Moody’s warns of German downgrade on Greek exit
Greek exit fears prompt rating agency to downgrade outlook for three key eurozone members.
Credit ratings agency Moody’s has put some of the eurozone’s strongest countries, including Germany, on negative outlook as the likelihood of Greece leaving the single currency rises.
Moody’s said yesterday that Germany, the Netherlands and Luxembourg - which all have Aaa-rated debt - were now on negative outlook as struggling eurozone members would require more financial support.
Germany yesterday saw its 10-year government debt yield sink to a new record low of 1.17 per cent as investors continued to flee to perceived safe havens. Dutch 10-year bonds were this morning yielding 1.64 per cent, and Luxembourg’s debt was yielding 1.62 per cent according to latest figures from the ECB.

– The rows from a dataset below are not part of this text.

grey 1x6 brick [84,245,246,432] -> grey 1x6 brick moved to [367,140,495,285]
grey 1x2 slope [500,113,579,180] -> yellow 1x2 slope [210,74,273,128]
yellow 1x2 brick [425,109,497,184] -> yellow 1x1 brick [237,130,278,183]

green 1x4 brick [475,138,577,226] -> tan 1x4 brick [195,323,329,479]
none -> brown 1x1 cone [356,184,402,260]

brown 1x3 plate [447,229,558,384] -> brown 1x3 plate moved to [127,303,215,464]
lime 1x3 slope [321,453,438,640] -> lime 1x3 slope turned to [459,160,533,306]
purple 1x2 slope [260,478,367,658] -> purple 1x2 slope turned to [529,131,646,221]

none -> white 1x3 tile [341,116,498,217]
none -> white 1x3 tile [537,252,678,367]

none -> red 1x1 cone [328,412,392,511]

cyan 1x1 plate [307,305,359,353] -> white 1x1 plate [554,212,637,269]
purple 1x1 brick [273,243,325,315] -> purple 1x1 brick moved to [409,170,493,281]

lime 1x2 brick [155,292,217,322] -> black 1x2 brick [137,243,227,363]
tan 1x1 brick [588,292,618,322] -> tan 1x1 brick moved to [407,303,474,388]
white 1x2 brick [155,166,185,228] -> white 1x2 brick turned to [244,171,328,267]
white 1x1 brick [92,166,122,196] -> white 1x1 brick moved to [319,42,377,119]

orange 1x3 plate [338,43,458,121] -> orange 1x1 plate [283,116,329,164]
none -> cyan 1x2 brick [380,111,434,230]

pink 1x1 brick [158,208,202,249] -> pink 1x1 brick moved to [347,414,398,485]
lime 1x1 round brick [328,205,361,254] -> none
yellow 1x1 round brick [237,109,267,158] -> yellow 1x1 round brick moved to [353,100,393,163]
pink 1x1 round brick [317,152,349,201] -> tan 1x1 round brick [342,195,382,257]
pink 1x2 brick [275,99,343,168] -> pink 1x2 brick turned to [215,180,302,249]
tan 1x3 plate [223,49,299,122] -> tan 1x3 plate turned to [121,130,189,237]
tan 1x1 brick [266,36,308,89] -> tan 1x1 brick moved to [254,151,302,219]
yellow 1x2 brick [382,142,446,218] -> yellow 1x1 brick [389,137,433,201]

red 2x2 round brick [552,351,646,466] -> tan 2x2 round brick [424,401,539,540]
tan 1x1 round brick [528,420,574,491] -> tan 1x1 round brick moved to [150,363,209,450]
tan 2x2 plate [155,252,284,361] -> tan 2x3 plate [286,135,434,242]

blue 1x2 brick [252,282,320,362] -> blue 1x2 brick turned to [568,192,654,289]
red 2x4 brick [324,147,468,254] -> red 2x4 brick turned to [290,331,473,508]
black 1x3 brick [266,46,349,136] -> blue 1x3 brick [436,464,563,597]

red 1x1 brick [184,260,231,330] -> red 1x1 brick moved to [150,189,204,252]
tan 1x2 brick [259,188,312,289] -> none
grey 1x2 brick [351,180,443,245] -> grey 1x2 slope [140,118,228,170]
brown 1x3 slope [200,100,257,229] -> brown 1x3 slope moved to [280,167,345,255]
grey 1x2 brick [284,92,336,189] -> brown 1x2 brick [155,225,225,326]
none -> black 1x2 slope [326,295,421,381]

Moody’s said in a statement: “The level of uncertainty about the outlook for the area and the potential impact of plausible scenarios on member states, are no longer consistent with stable outlooks.”
Finland is now the only eurozone member with a stable outlook for its Aaa credit rating.
Germany’s finance ministry responded by claiming the concerns were “not new”, adding that the “very sound state of Germany’s own economy and public finances remains unchanged”.
Kames Capital’s joint head of fixed income David Roberts said: “To assume German debt is in some way a good investment when investors have to pay to lend is nonsense.
“The most spurious argument I have heard is that you should buy bunds because when Europe breaks up you will be handed a pile of Deutschemarks. German finances are so intertwined with the broader eurozone that to expect an easy or short term exit is nonsensical.”